Gestern abend bin ich schwankenden Schrittes aus Harry’s Bar gekommen und habe mit meinem Freund Davide Desanzuane noch eine geraucht. Wir stehen auf dem Weg zu seinem Büro am San Marco vor einer Bronzetafel, die einen Löwenkopf zeigt, dessen Maul offen steht. Übermütig will ich die Öffnung als Aschenbecher missbrauchen, als ermir in den Arm fällt.
Die „Bocca di Leone“ war in finsteren Zeiten eine feste Einrichtung der venezianischen Stadtoberen, die zur Denunziation aufforderte. Hier konnte man gefahrlos Freund wie Feind verraten. Es schüttelt uns. Und so zitiert mein italienischer Freund mit liebenswertem Akzent einen deutschen Dichter, den deutschesten aller deutschen Dichter, Hoffmann von Fallersleben: „Der größte Lump im ganzen Land, das ist und bleibt der Denunziant.“
Petze, Petze ging in Laden,…
Dieser Kinderreim, jedenfalls so wie ich ihn interpretiere und soweit er heute noch bei der Erziehung in Gebrauch ist, soll sagen: Der „Lohn“ fürs Denunzieren bringt am Ende nur Ärger.
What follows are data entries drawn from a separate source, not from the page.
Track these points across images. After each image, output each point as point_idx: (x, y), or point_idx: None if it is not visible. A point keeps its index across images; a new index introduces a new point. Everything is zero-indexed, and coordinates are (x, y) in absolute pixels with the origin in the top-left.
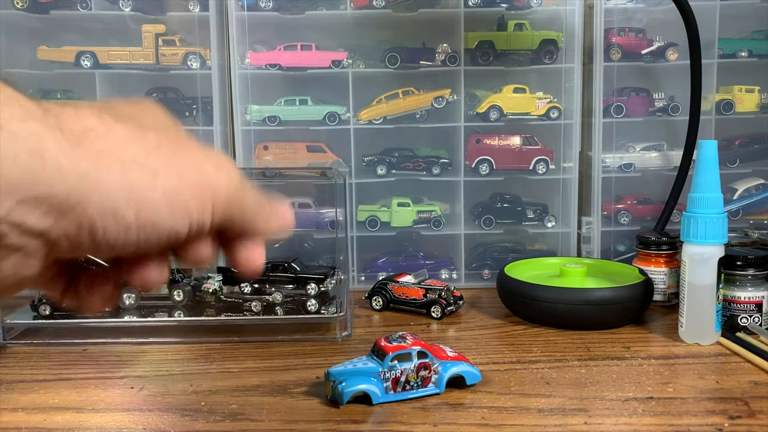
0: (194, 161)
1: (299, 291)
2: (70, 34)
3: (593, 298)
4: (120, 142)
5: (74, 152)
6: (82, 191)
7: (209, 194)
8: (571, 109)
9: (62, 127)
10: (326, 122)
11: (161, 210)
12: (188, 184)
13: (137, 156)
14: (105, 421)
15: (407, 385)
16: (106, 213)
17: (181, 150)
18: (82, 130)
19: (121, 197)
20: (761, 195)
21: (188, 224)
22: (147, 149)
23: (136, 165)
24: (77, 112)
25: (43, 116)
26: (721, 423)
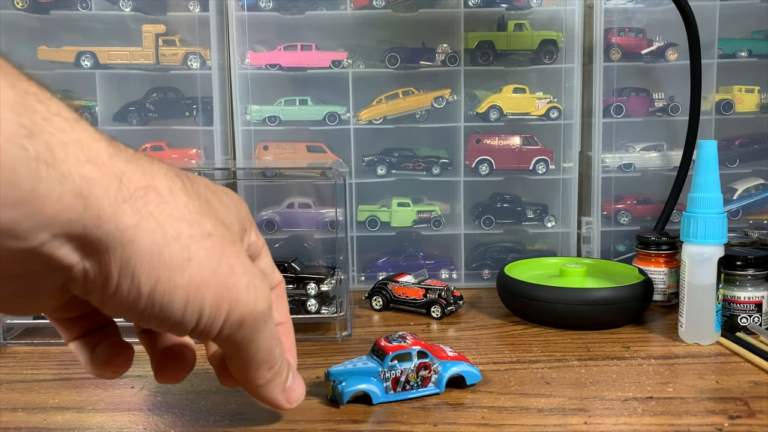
0: (233, 267)
1: (299, 291)
2: (70, 34)
3: (593, 298)
4: (174, 214)
5: (121, 205)
6: (114, 241)
7: (227, 303)
8: (571, 109)
9: (123, 178)
10: (326, 122)
11: (177, 297)
12: (215, 285)
13: (183, 235)
14: (105, 421)
15: (407, 385)
16: (125, 274)
17: (228, 250)
18: (143, 187)
19: (145, 265)
20: (761, 195)
21: (195, 322)
22: (195, 233)
23: (176, 243)
24: (151, 167)
25: (107, 161)
26: (721, 423)
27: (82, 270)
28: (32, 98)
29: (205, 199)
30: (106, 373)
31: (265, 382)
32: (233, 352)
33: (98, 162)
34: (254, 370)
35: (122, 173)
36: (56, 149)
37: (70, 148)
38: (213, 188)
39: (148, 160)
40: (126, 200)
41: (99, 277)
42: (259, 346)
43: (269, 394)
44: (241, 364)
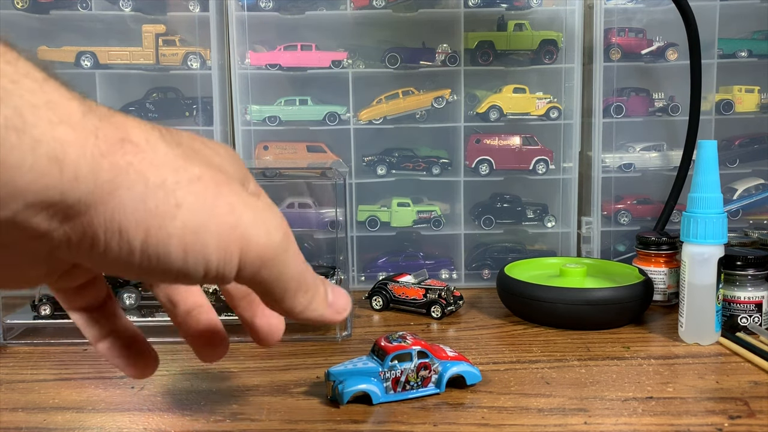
0: (232, 205)
1: None
2: (70, 34)
3: (593, 298)
4: (155, 162)
5: (99, 161)
6: (93, 200)
7: (237, 244)
8: (571, 109)
9: (99, 133)
10: (326, 122)
11: (173, 246)
12: (215, 227)
13: (167, 181)
14: (105, 421)
15: (407, 385)
16: (112, 230)
17: (223, 190)
18: (119, 139)
19: (131, 218)
20: (761, 195)
21: (202, 270)
22: (182, 178)
23: (161, 190)
24: (125, 120)
25: (81, 120)
26: (721, 423)
27: (64, 235)
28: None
29: (188, 146)
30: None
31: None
32: (263, 289)
33: (72, 122)
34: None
35: (96, 129)
36: (26, 113)
37: (41, 111)
38: (198, 138)
39: (122, 115)
40: (103, 155)
41: (84, 238)
42: (289, 276)
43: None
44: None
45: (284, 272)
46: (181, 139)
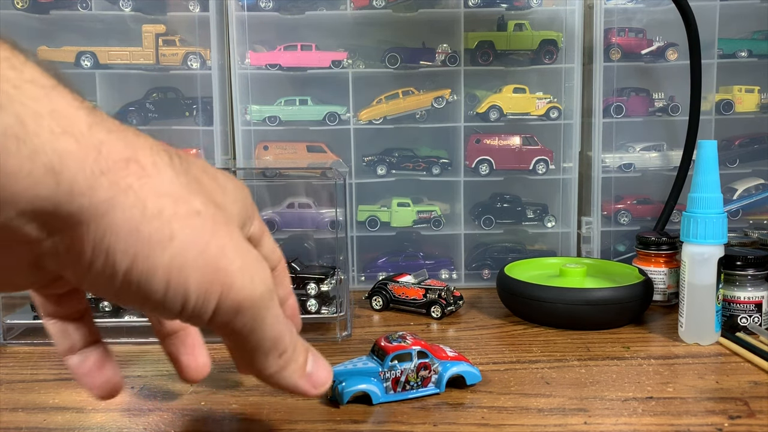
0: (224, 249)
1: (299, 291)
2: (70, 34)
3: (593, 298)
4: (157, 189)
5: (98, 178)
6: (86, 216)
7: (218, 286)
8: (571, 109)
9: (102, 149)
10: (326, 122)
11: (157, 278)
12: (201, 267)
13: (165, 212)
14: (105, 421)
15: (407, 385)
16: (99, 249)
17: (220, 231)
18: (124, 159)
19: (121, 242)
20: (761, 195)
21: (180, 305)
22: (181, 210)
23: (157, 219)
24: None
25: (86, 132)
26: (721, 423)
27: (52, 245)
28: (3, 65)
29: (195, 178)
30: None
31: (277, 370)
32: (235, 340)
33: (75, 133)
34: (262, 359)
35: (101, 143)
36: (28, 121)
37: (44, 120)
38: (209, 169)
39: (133, 133)
40: (103, 173)
41: (70, 252)
42: (264, 334)
43: (286, 381)
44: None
45: (259, 328)
46: (190, 168)
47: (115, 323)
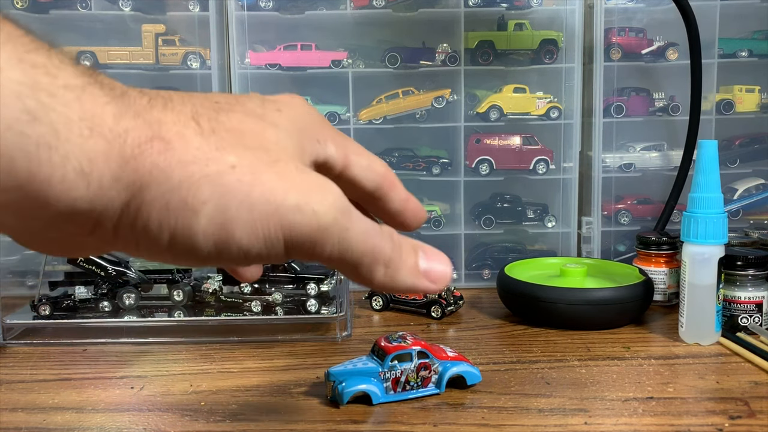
0: (271, 191)
1: (299, 291)
2: (70, 33)
3: (593, 298)
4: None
5: (123, 167)
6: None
7: (278, 229)
8: (571, 109)
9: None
10: None
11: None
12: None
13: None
14: (105, 421)
15: (407, 386)
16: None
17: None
18: (148, 138)
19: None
20: (761, 195)
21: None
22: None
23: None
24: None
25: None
26: (721, 423)
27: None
28: (39, 72)
29: (233, 131)
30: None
31: (389, 279)
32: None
33: (104, 131)
34: (366, 273)
35: (127, 131)
36: (60, 128)
37: (75, 125)
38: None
39: (161, 108)
40: (127, 160)
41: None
42: (357, 253)
43: (401, 285)
44: (349, 273)
45: (349, 249)
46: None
47: (115, 323)
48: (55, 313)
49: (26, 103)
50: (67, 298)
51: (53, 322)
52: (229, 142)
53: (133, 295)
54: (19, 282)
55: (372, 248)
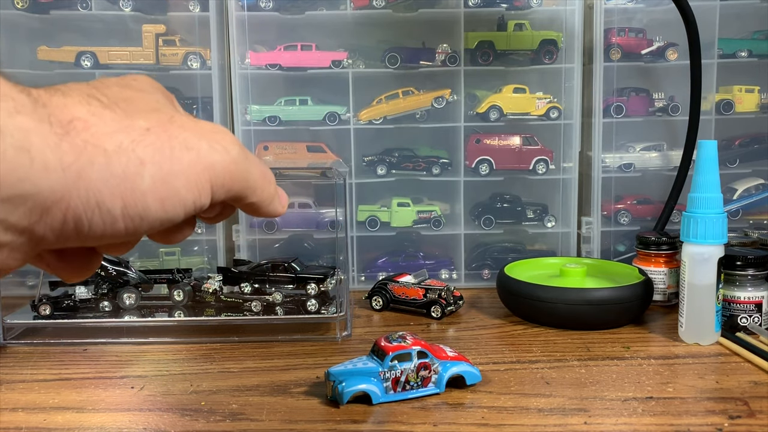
0: (186, 141)
1: (299, 291)
2: (70, 34)
3: (593, 298)
4: (106, 130)
5: (60, 146)
6: (65, 186)
7: (206, 175)
8: (571, 109)
9: (50, 119)
10: (326, 122)
11: (150, 201)
12: (180, 170)
13: (123, 144)
14: (105, 421)
15: (407, 385)
16: (91, 207)
17: (172, 130)
18: (68, 120)
19: (105, 190)
20: (761, 195)
21: (182, 211)
22: (134, 136)
23: (121, 154)
24: (65, 100)
25: (32, 108)
26: (721, 423)
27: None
28: None
29: (124, 99)
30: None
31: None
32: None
33: (27, 111)
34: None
35: (48, 115)
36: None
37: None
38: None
39: (61, 94)
40: (61, 139)
41: (67, 223)
42: (255, 177)
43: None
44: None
45: (250, 177)
46: (116, 95)
47: (115, 323)
48: (56, 313)
49: None
50: (67, 298)
51: (53, 322)
52: (129, 110)
53: (133, 295)
54: (19, 282)
55: (262, 171)
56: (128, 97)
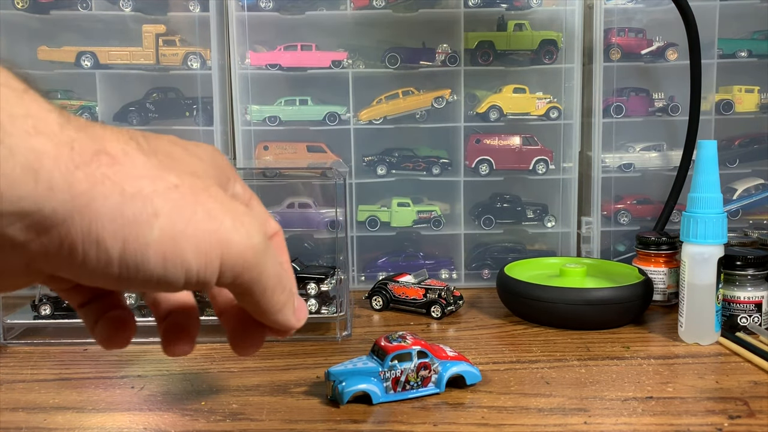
0: (211, 211)
1: (299, 291)
2: (70, 34)
3: (593, 298)
4: (132, 173)
5: (74, 173)
6: (69, 211)
7: (218, 250)
8: (570, 109)
9: (74, 145)
10: (326, 122)
11: (151, 253)
12: (193, 234)
13: (144, 191)
14: (105, 421)
15: (407, 385)
16: (90, 240)
17: (201, 197)
18: (94, 151)
19: (109, 227)
20: (761, 195)
21: (183, 277)
22: (158, 187)
23: (138, 199)
24: (103, 132)
25: (57, 131)
26: (721, 423)
27: (41, 246)
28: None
29: (167, 154)
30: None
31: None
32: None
33: (48, 132)
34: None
35: (72, 141)
36: (4, 122)
37: (19, 120)
38: (179, 142)
39: (100, 127)
40: (78, 167)
41: (62, 249)
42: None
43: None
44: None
45: (265, 270)
46: (159, 147)
47: None
48: (56, 313)
49: None
50: None
51: (53, 322)
52: (166, 164)
53: (133, 295)
54: None
55: (278, 273)
56: (172, 153)
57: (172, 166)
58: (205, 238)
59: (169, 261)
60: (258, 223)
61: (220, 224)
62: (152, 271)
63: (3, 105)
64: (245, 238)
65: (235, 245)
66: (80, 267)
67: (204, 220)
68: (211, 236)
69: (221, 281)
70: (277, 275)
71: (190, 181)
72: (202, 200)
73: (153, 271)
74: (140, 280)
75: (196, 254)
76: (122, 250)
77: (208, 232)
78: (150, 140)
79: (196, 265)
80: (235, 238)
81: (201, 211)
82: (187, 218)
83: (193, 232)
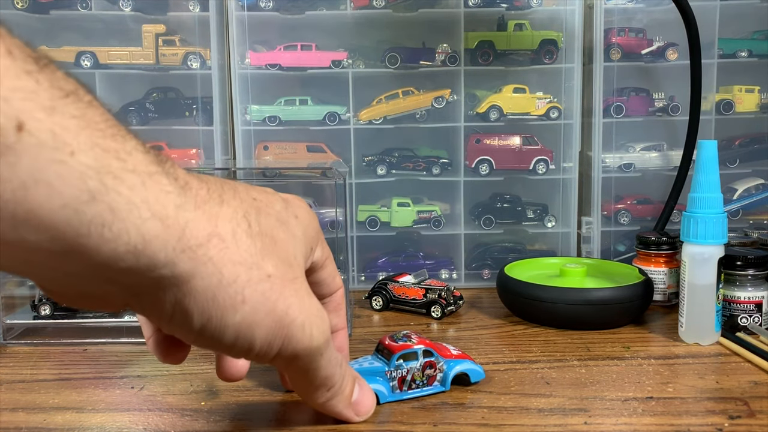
0: (290, 308)
1: None
2: (70, 34)
3: (593, 298)
4: (235, 258)
5: (180, 255)
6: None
7: (281, 338)
8: (571, 109)
9: (187, 230)
10: (326, 122)
11: (227, 334)
12: (268, 324)
13: (240, 279)
14: (105, 421)
15: (413, 384)
16: (179, 309)
17: (286, 291)
18: (207, 234)
19: (199, 304)
20: (761, 195)
21: (246, 351)
22: (254, 276)
23: (231, 287)
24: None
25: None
26: (721, 423)
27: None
28: (110, 156)
29: (270, 237)
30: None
31: (325, 401)
32: (292, 375)
33: (162, 216)
34: (313, 391)
35: (186, 223)
36: (119, 209)
37: (135, 207)
38: (283, 217)
39: (218, 201)
40: (184, 251)
41: (154, 307)
42: (317, 374)
43: (333, 410)
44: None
45: (314, 369)
46: (267, 228)
47: (115, 323)
48: (56, 313)
49: (88, 184)
50: None
51: (53, 322)
52: (268, 249)
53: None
54: (19, 282)
55: (328, 374)
56: (276, 237)
57: (273, 251)
58: (275, 330)
59: (240, 340)
60: (324, 327)
61: (292, 321)
62: (223, 344)
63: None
64: (307, 337)
65: (295, 340)
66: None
67: (280, 314)
68: (281, 328)
69: (275, 361)
70: (326, 375)
71: (282, 272)
72: (286, 294)
73: (224, 344)
74: (210, 345)
75: (263, 339)
76: (204, 325)
77: (279, 325)
78: (261, 218)
79: (259, 346)
80: (298, 335)
81: (281, 305)
82: (267, 309)
83: (268, 322)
Nicht die schlechteste Lehre,wenn es um Sandkasten-Freundschaften geht.
Allerdings, selbst wenn diese Lehre auch im Erwachsenenleben fruchtet: Nicht nur ausgebuffte Kommunikations-Experten wissen, dass Denunzianten nie aussterben werden. Leider, kann man sagen, aber das ist zutiefst menschlich. Gerade absenderlos gesteckte Informationen werden ihren Reiz immer behalten. Für Empfänger und Absender, wohlgemerkt.
Die Wistleblower-Organisationen in Unternehmen z.B. wollen das neben den üblichen Flurfunk-Informationen nutzen – egal welcher Unsinn zwangsläufig auf dem Tisch des Compliance-Officers landet (Ist das schon mal untersucht worden? Ernsthafte Info erbeten).
Umso mehr kommt es auf die Bewertung der zugeworfenen Informationen an (Variation der bekannten Knochentheorie). Was ist ein echter Regelverstoß? Was ein Fake? Da kann man böse reinfallen. Das ist oft sogar gewollt; dahinter steckt also wirklich ein Lump
Aber es gibt durchaus noch subtilere Wege als den (heute meist elektronischen) „Ich-weiß-was-Briefkasten“, um in der Kommuniktionsarbeit – für was und wen auch immer – seine Ziele zu verfolgen. Das ist so neu auch nicht – allerdings im Vergleich zur platten Denunziation schon eher hohe Schule. Wer das beherrscht, kann davon u. U. ganz gut leben. Und womit? Mit Recht.
Nein, nein, mehr sag ich hier nicht dazu. Mitnehmen – lieber Leser – solltest Du aber eins: Lumpen lauern überall. Selbst wenn es um erklärte Meinungsäußerungen geht. Spitze Finger sind bei Quellen- und Inhalsprüfung angezeigt.
Nur noch soviel zur sozialen Praxis des modernen Denunziantentums speziell in und um Berlin: Parksünder werden hier seit einiger Zeit mittels App fürs Smartphone unter dem Stichwort „Petze“ angeschwärzt. Also nochmal – Vorsicht! Ehrlich!
Dieter Krause
Bis heute weiß ich nicht, wer mich beim Verfassungsschutz als KPD-Kader denunziert und jene sorgfältige, aber unvollständige Liste meiner Teilnehme an (legalen) Demonstrationen zusammengestellt hat, die mir 1977 zur Begründung meiner Nichtverbeamtung vorgelegt wurde. Aber das war nicht Denunziation, sondern Schutz der FdGO und bleibt darum bis nach meinem Tod das Geheimnis der charakterlosen Genossen, die sich damit ein kleines Zubrot verdient haben.